# SwUSB.exe What does it do?



## P4-630 (Nov 23, 2019)

I never seen this before in my taskmanager, it seems it came with the realtek audio driver I installed recently.

What does it do?
Do I need it? I'm using windows 10.


----------



## Solaris17 (Nov 23, 2019)

Do you have a realtek NIC?

Looks like it belongs to both the some NIC and audio drivers. Is it the control panel? can you kill it?

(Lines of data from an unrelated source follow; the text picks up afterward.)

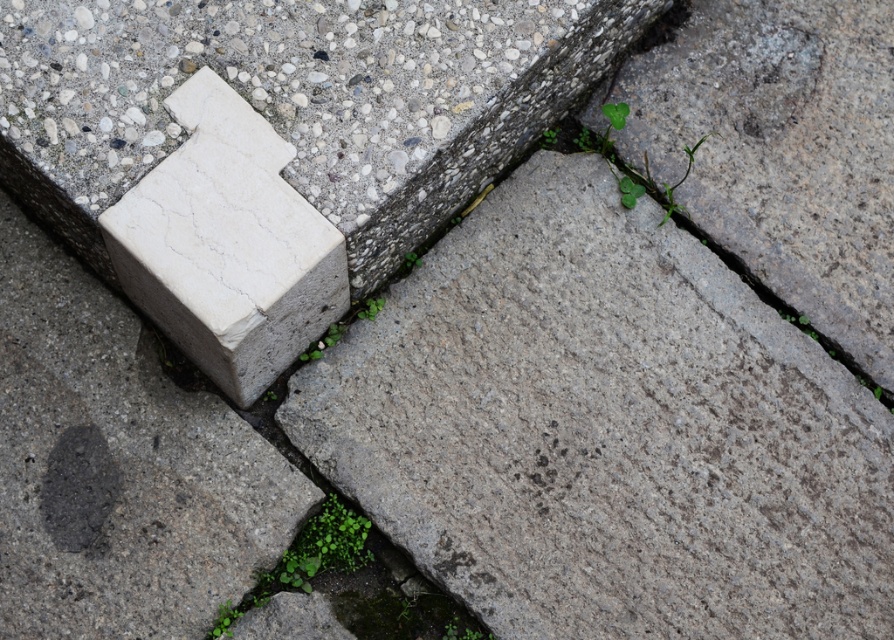
Question: Is white marble block at upper left bigger than green leafy weed at center?

Choices:
 (A) no
 (B) yes

Answer: (B)

Question: Is white marble block at upper left below green leafy weed at lower center?

Choices:
 (A) yes
 (B) no

Answer: (B)

Question: Among these points, which one is nearest to the camera?

Choices:
 (A) (268, 620)
 (B) (230, 225)
 (C) (374, 300)

Answer: (B)

Question: Among these points, which one is farthest from the camera?

Choices:
 (A) (262, 140)
 (B) (367, 310)
 (C) (327, 541)

Answer: (B)

Question: Can you confirm if white marble block at upper left is positioned below green leafy weed at lower center?

Choices:
 (A) yes
 (B) no

Answer: (B)

Question: Which point is closer to the camera?

Choices:
 (A) green leafy weed at center
 (B) green leafy weed at lower center
 (C) white marble block at upper left

Answer: (C)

You can always download the software and instead of installing point device manager to the driver payload itself and sometimes get by all the bloat.


----------



## P4-630 (Nov 23, 2019)

Solaris17 said:


> Do you have a realtek NIC?
> 
> Looks like it belongs to both the some NIC and audio drivers. Is it the control panel? can you kill it?
> 
> You can always download the software and instead of installing point device manager to the driver payload itself and sometimes get by all the bloat.



I only have _realtek_ high definition audio.
Motherboard is Asus Z170 Pro gaming.
It's in the taskmanager.

Edit: Just stopped the process.
I will move the file out of the windows folder.

Edit: Ok just found this:
_ASUS USB_-_AC68_ has the _Realtek_ RTL8814AU chipset 
It's a asus wifi dongle I use.


----------